Adaptive Stochastic Variance Reduction for Non-convex Finite-Sum Minimization

Part of Advances in Neural Information Processing Systems 35 (NeurIPS 2022) Main Conference Track

Bibtex Paper Supplemental


Ali Kavis, Stratis Skoulakis, Kimon Antonakopoulos, Leello Tadesse Dadi, Volkan Cevher


We propose an adaptive variance-reduction method, called AdaSpider, for minimization of $L$-smooth, non-convex functions with a finite-sum structure. In essence, AdaSpider combines an AdaGrad-inspired (Duchi et al., 2011), but a fairly distinct, adaptive step-size schedule with the recursive \textit{stochastic path integrated estimator} proposed in (Fang et al., 2018). To our knowledge, AdaSpider is the first parameter-free non-convex variance-reduction method in the sense that it does not require the knowledge of problem-dependent parameters, such as smoothness constant $L$, target accuracy $\epsilon$ or any bound on gradient norms. In doing so, we are able to compute an $\epsilon$-stationary point with $\tilde{O}\left(n + \sqrt{n}/\epsilon^2\right)$ oracle-calls, which matches the respective lower bound up to logarithmic factors.

====================

#### [TASK BRIEF]
Put this sentence from the AdaSpider abstract above into Spanish: "We propose an adaptive variance-reduction method, called AdaSpider, for minimization of $L$-smooth, non-convex functions with a finite-sum structure."

Spatial grounding data:
====================

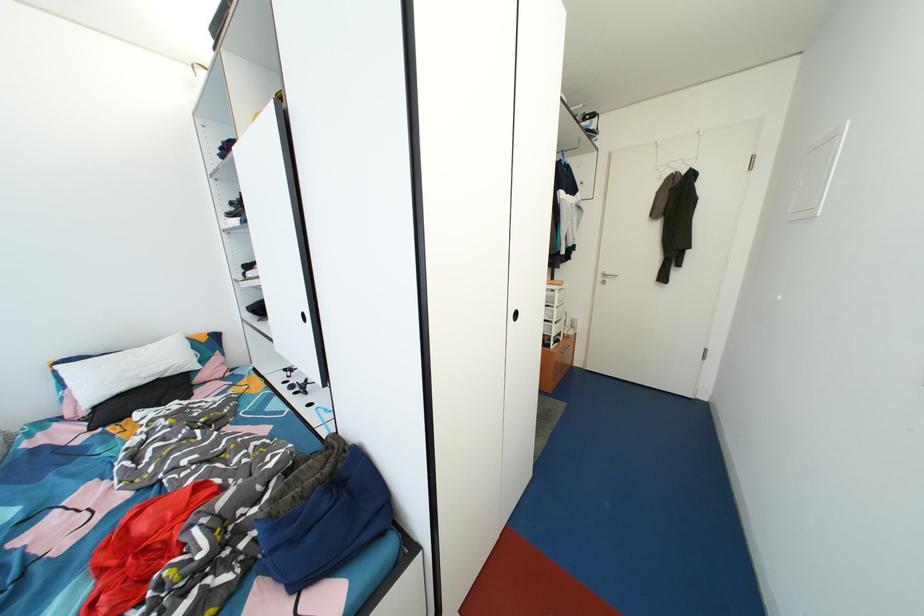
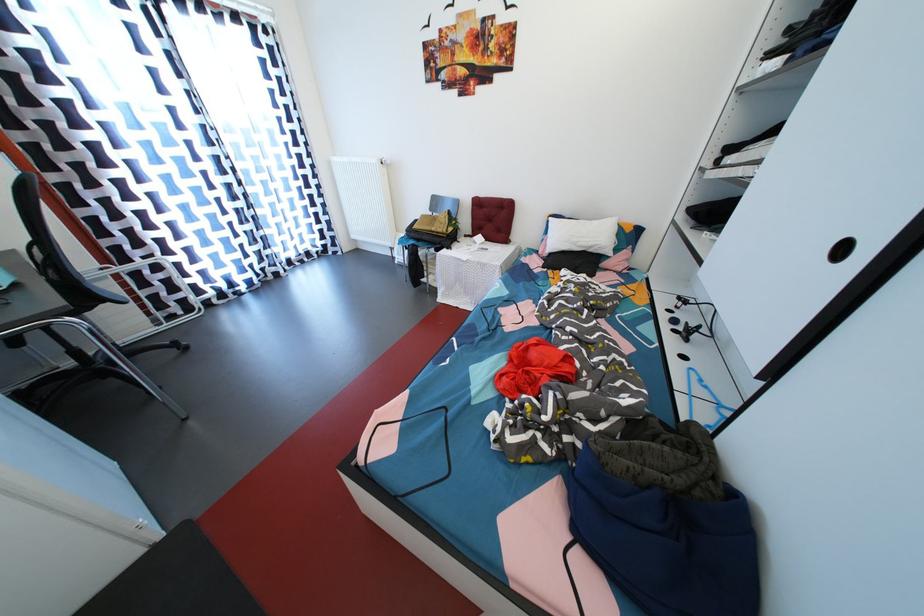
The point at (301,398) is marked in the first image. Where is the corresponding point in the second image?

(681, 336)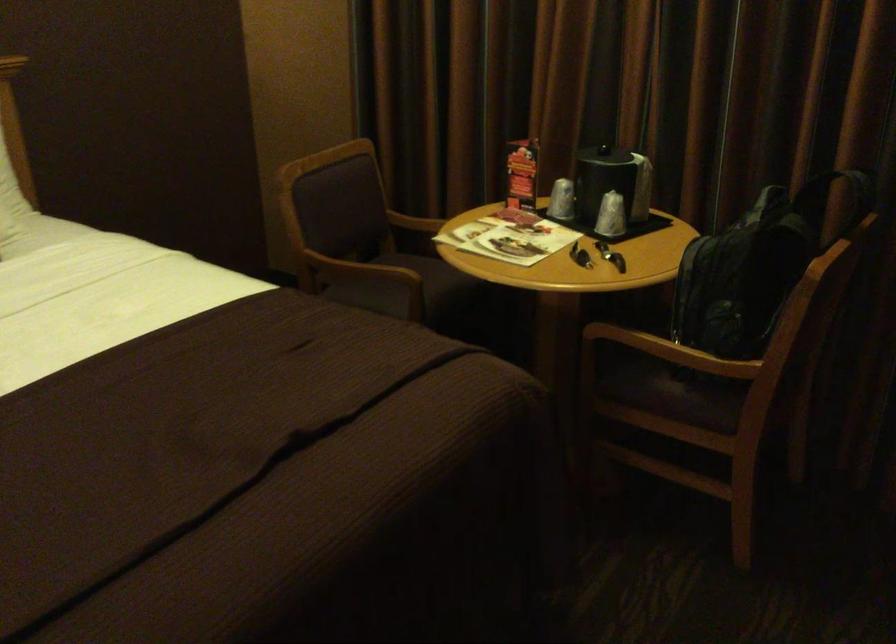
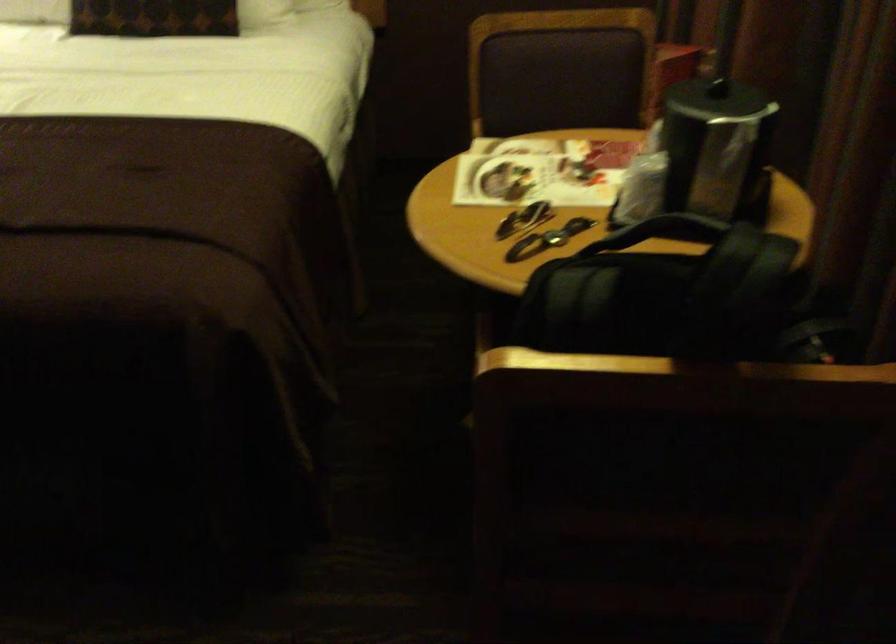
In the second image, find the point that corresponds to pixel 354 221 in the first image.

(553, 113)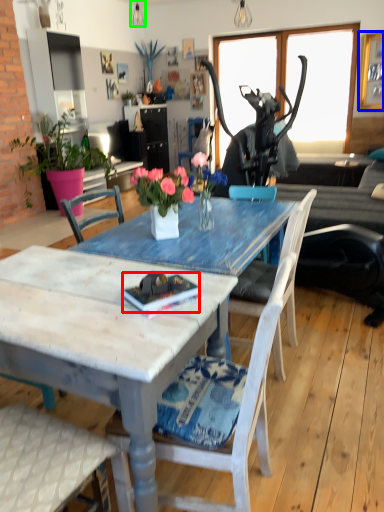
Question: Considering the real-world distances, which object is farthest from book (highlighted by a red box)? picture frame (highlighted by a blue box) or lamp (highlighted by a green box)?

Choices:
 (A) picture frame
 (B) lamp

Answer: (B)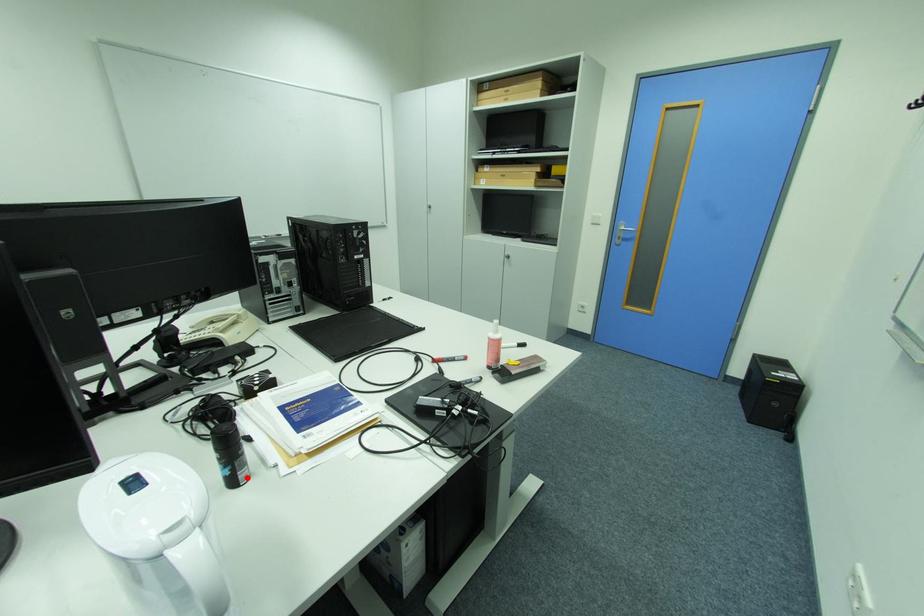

====================

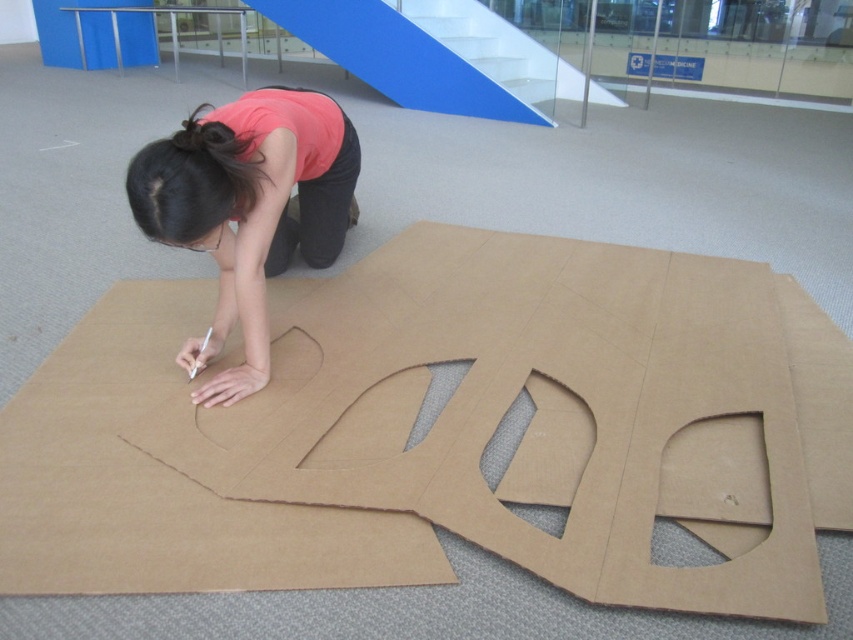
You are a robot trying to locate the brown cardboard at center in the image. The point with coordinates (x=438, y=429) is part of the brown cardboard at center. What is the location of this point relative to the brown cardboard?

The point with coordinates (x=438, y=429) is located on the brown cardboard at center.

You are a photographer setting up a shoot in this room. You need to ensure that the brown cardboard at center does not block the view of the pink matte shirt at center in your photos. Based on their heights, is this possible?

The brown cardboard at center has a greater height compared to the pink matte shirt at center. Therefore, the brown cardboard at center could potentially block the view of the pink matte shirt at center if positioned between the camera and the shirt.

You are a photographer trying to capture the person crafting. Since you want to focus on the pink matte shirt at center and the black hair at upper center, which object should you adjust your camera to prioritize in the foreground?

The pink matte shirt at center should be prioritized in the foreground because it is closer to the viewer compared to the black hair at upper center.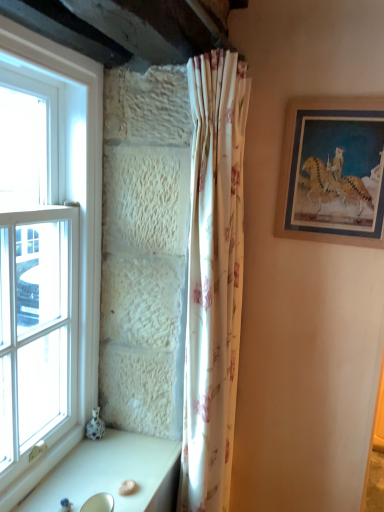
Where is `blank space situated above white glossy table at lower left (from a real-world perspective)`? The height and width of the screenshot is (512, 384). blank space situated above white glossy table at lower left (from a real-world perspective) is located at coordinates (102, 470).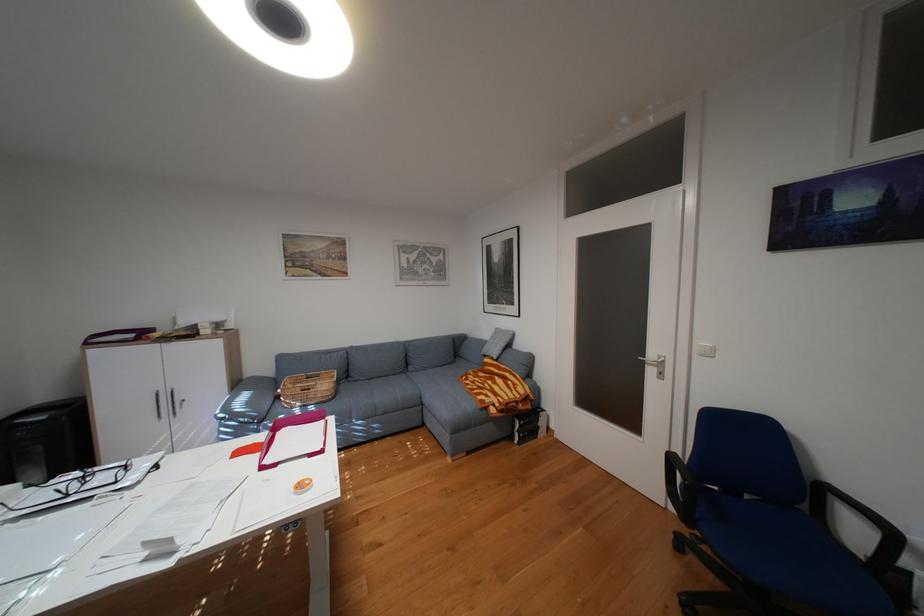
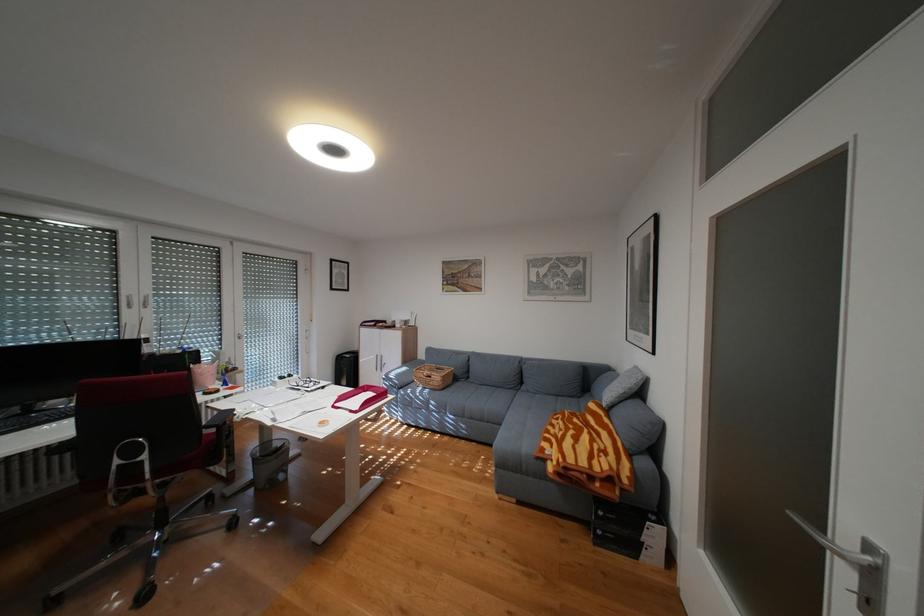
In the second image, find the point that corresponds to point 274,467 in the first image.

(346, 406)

====================

#### [ANSWER TO THE PROBLEM]
Proponemos un método adaptativo de reducción de varianza, llamado AdaSpider, para la minimización de funciones $L$-suaves y no convexas con una estructura de suma finita.